One reason cloves may help is their effect on oxidative stress. Diabetes creates a vicious cycle where high blood sugar generates harmful molecules called free radicals, which in turn damage cells and worsen insulin resistance. Clove polyphenols boosted the body’s internal antioxidant system by as much as sixfold in the human trial, helping break that cycle.

Benefits Beyond Blood Sugar

High cholesterol and heart disease are among the most dangerous complications of diabetes, and cloves appear to address those risks too.

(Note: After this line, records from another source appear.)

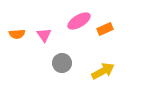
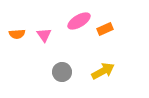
gray circle: moved 9 px down
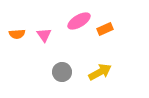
yellow arrow: moved 3 px left, 1 px down
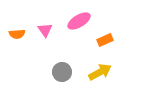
orange rectangle: moved 11 px down
pink triangle: moved 1 px right, 5 px up
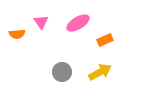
pink ellipse: moved 1 px left, 2 px down
pink triangle: moved 4 px left, 8 px up
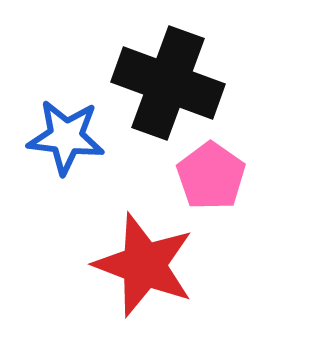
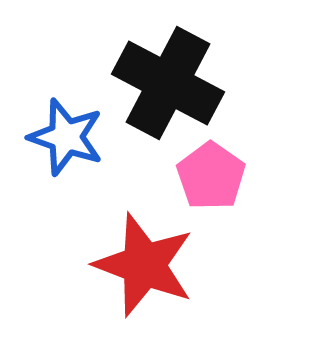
black cross: rotated 8 degrees clockwise
blue star: rotated 12 degrees clockwise
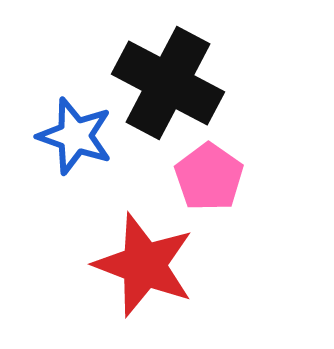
blue star: moved 9 px right, 1 px up
pink pentagon: moved 2 px left, 1 px down
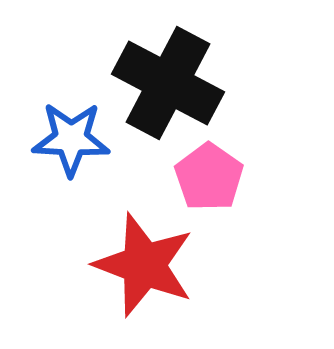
blue star: moved 4 px left, 3 px down; rotated 16 degrees counterclockwise
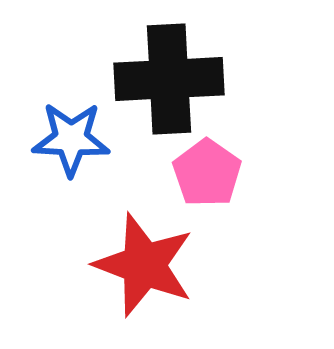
black cross: moved 1 px right, 4 px up; rotated 31 degrees counterclockwise
pink pentagon: moved 2 px left, 4 px up
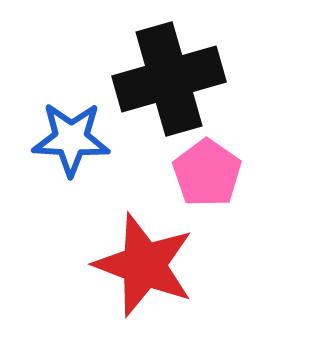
black cross: rotated 13 degrees counterclockwise
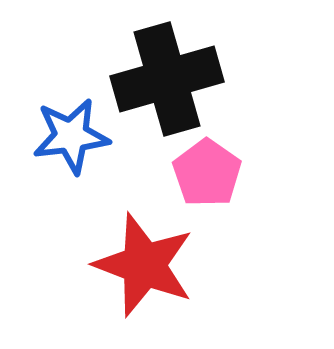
black cross: moved 2 px left
blue star: moved 3 px up; rotated 10 degrees counterclockwise
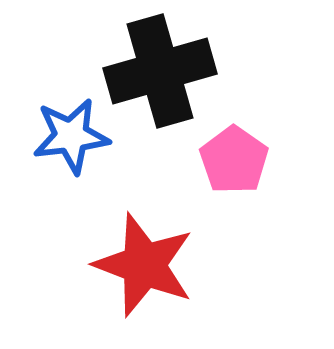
black cross: moved 7 px left, 8 px up
pink pentagon: moved 27 px right, 13 px up
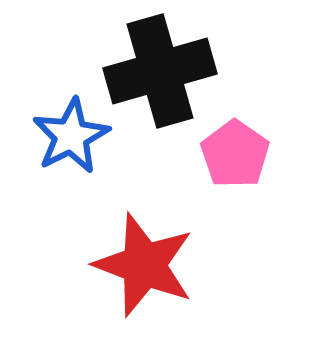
blue star: rotated 20 degrees counterclockwise
pink pentagon: moved 1 px right, 6 px up
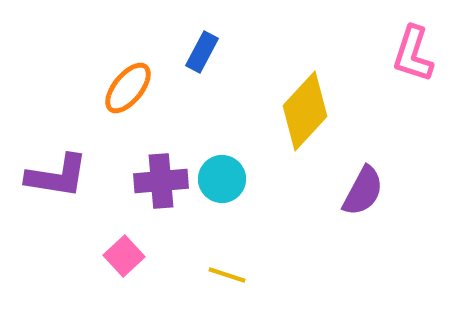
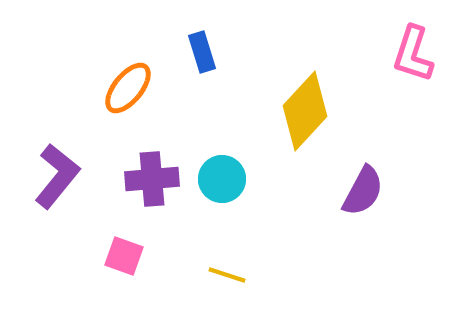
blue rectangle: rotated 45 degrees counterclockwise
purple L-shape: rotated 60 degrees counterclockwise
purple cross: moved 9 px left, 2 px up
pink square: rotated 27 degrees counterclockwise
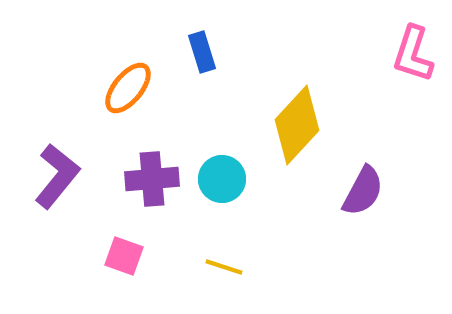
yellow diamond: moved 8 px left, 14 px down
yellow line: moved 3 px left, 8 px up
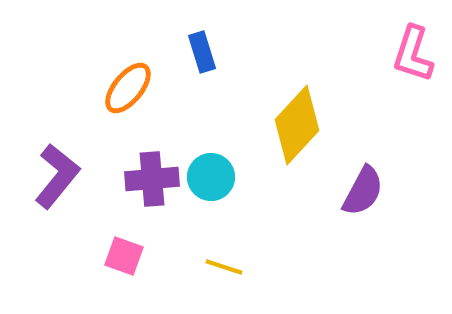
cyan circle: moved 11 px left, 2 px up
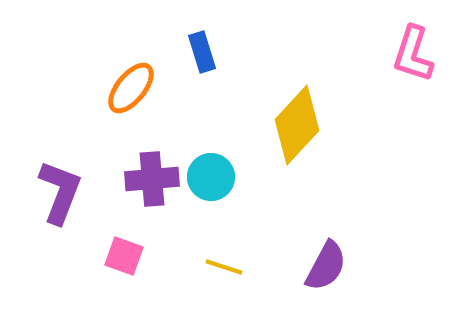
orange ellipse: moved 3 px right
purple L-shape: moved 3 px right, 16 px down; rotated 18 degrees counterclockwise
purple semicircle: moved 37 px left, 75 px down
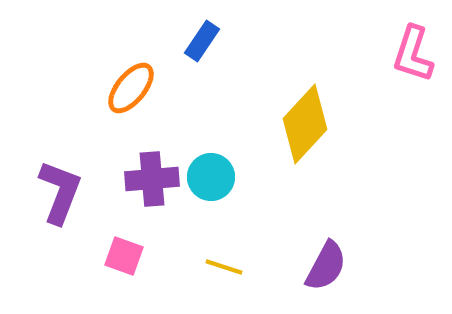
blue rectangle: moved 11 px up; rotated 51 degrees clockwise
yellow diamond: moved 8 px right, 1 px up
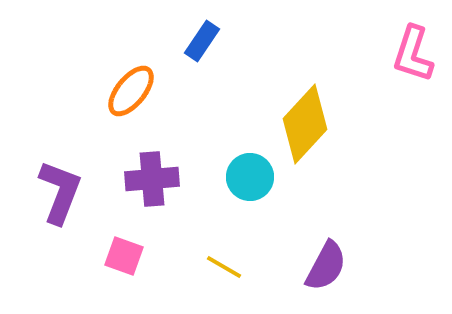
orange ellipse: moved 3 px down
cyan circle: moved 39 px right
yellow line: rotated 12 degrees clockwise
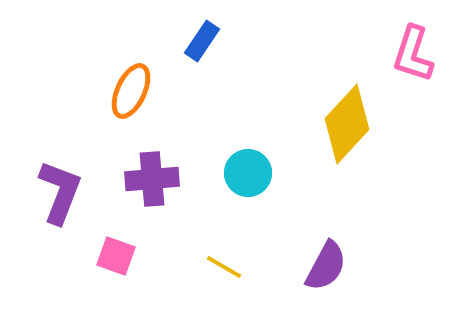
orange ellipse: rotated 14 degrees counterclockwise
yellow diamond: moved 42 px right
cyan circle: moved 2 px left, 4 px up
pink square: moved 8 px left
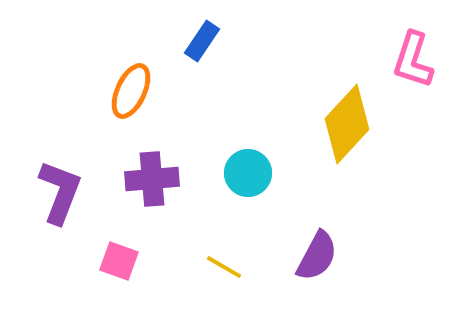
pink L-shape: moved 6 px down
pink square: moved 3 px right, 5 px down
purple semicircle: moved 9 px left, 10 px up
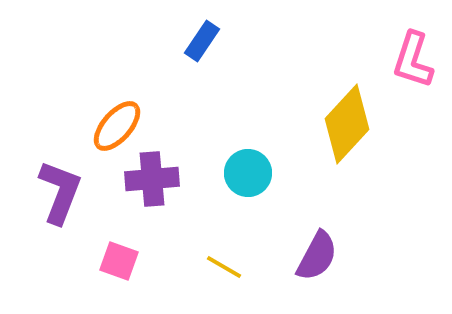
orange ellipse: moved 14 px left, 35 px down; rotated 16 degrees clockwise
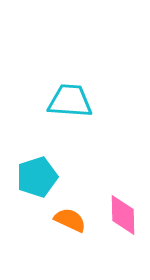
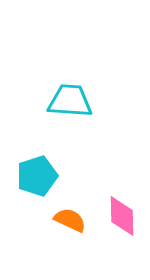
cyan pentagon: moved 1 px up
pink diamond: moved 1 px left, 1 px down
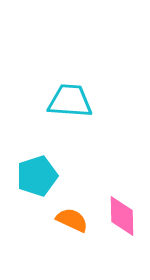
orange semicircle: moved 2 px right
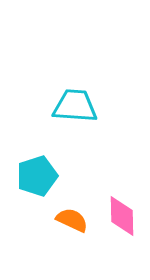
cyan trapezoid: moved 5 px right, 5 px down
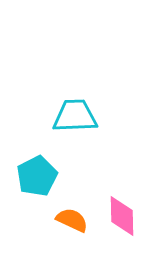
cyan trapezoid: moved 10 px down; rotated 6 degrees counterclockwise
cyan pentagon: rotated 9 degrees counterclockwise
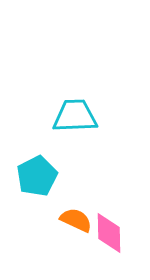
pink diamond: moved 13 px left, 17 px down
orange semicircle: moved 4 px right
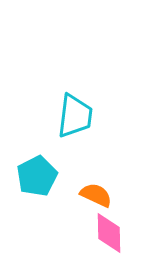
cyan trapezoid: rotated 99 degrees clockwise
orange semicircle: moved 20 px right, 25 px up
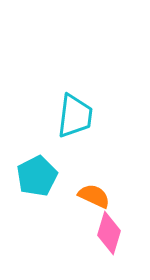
orange semicircle: moved 2 px left, 1 px down
pink diamond: rotated 18 degrees clockwise
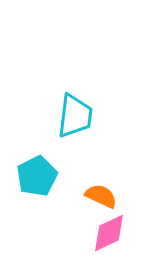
orange semicircle: moved 7 px right
pink diamond: rotated 48 degrees clockwise
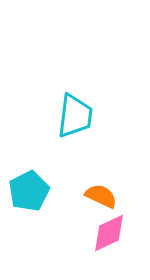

In lab and animal studies, clove extract showed strong activity against several processes that drive heart disease: it blocked the oxidation of LDL cholesterol (the step that makes “bad” cholesterol actually dangerous), reduced the uptake of oxidized LDL by immune cells (a key step in plaque formation), and inhibited a protein involved in cholesterol transport.

In a zebrafish model fed a high-cholesterol diet, a clove extract group saw a 68% drop in serum cholesterol and an 80% drop in triglycerides. The same group gained the least body weight and showed the strongest antioxidant activity. While zebrafish aren’t humans, these are striking numbers that align with the broader pattern seen in other models.

Clove extract also showed potent anti-glycation activity. Glycation is the process where sugar molecules stick to proteins in your blood, eventually forming compounds that damage blood vessels, nerves, and organs. It’s a major driver of diabetic complications like kidney disease and retinopathy. By inhibiting glycation, cloves may help protect against the long-term damage diabetes causes, not just the high blood sugar itself.

How to Use Cloves Safely

The safest way to get cloves into your diet is simply cooking with them. Ground cloves work well in oatmeal, curries, stews, roasted vegetables, and spice blends. A pinch or two added to meals is a reasonable amount. Some people steep whole cloves in hot water to make clove tea, though the amount of active compound you absorb that way is unpredictable.

Clove oil is a different story. It can be toxic in relatively small amounts, with as little as two teaspoons potentially causing serious harm. Concentrated clove oil is not something to experiment with at home, especially if you’re managing diabetes with other medications.

The FDA has not approved any clove extract as a treatment for diabetes or any other condition. The human trial that showed positive results used a standardized polyphenol extract at a controlled dose, which is different from sprinkling cloves on your food. Cooking with cloves is unlikely to produce the same magnitude of effect seen in clinical research, but it contributes beneficial compounds with minimal risk.

Interaction With Diabetes Medications

This is the most important caution. Cloves can lower blood sugar on their own, and if you’re already taking insulin or oral diabetes medications, adding clove supplements could push your blood sugar too low. Hypoglycemia (low blood sugar) causes symptoms like dizziness, shakiness, confusion, and in severe cases, loss of consciousness.

If you use diabetes medication and want to try a clove supplement, monitor your blood sugar more frequently than usual and let your doctor know. Using cloves as a cooking spice in normal culinary amounts is far less likely to cause a problem than taking concentrated capsules or extracts. You should also stop clove supplements before any scheduled surgery, since cloves contain compounds that may slow blood clotting and affect blood sugar control under anesthesia.

What This Means Practically

Cloves aren’t a replacement for your diabetes management plan. But the evidence suggests they’re more than just a flavor. The combination of blood sugar reduction, improved insulin sensitivity, antioxidant protection, and cholesterol-lowering effects makes cloves one of the more promising culinary spices for people with diabetes. Adding them to your cooking is a low-risk way to get some of those benefits. If you’re considering a concentrated supplement, treat it like you would any new addition to your regimen and keep a close eye on your numbers.